Before-and-after change records
--

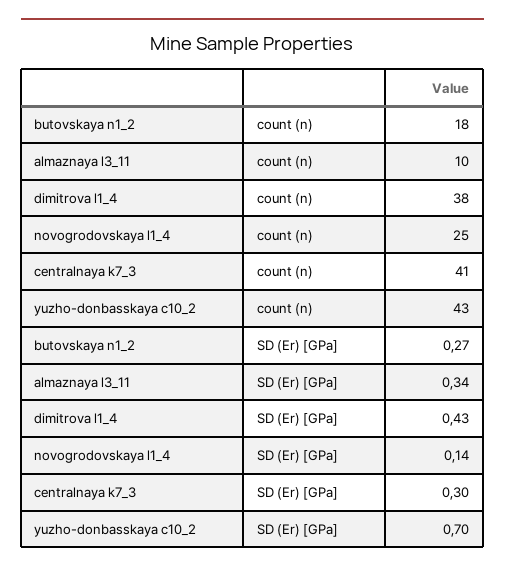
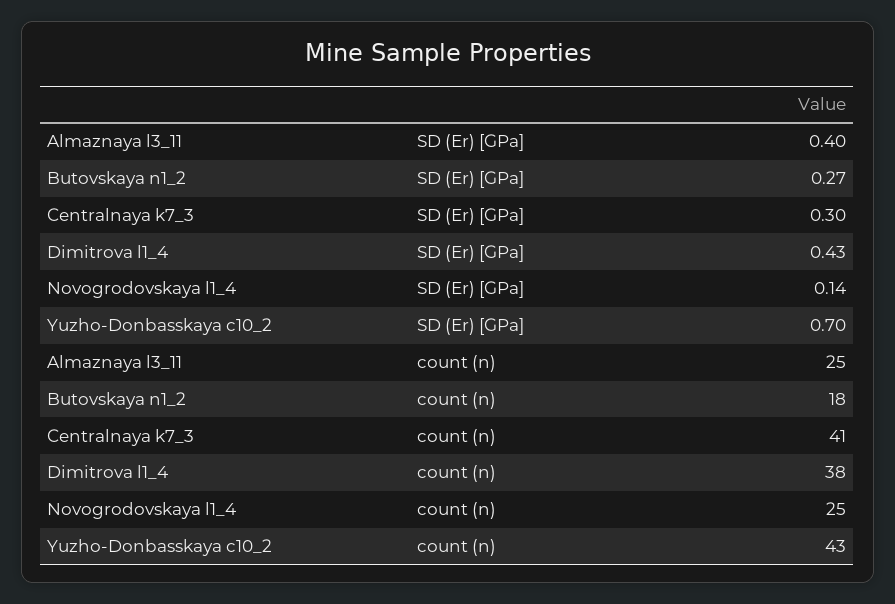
  {
    "butovskaya n1_2": {
      "count (n)": 18,
      "SD (Er) [GPa]": 0.27
    },
    "almaznaya l3_11": {
-     "count (n)": 10,
+     "count (n)": 25,
-     "SD (Er) [GPa]": 0.34
+     "SD (Er) [GPa]": 0.4
    },
    "dimitrova l1_4": {
      "count (n)": 38,
      "SD (Er) [GPa]": 0.43
    },
    "novogrodovskaya l1_4": {
      "count (n)": 25,
      "SD (Er) [GPa]": 0.14
    },
    "centralnaya k7_3": {
      "count (n)": 41,
      "SD (Er) [GPa]": 0.3
    },
    "yuzho-donbasskaya c10_2": {
      "count (n)": 43,
      "SD (Er) [GPa]": 0.7
    }
  }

--

◆ WORK REQUIRED:
Work through the data and report how many of its lines hold the word "count", giving only the figure.

◆ TASK SOLUTION:
7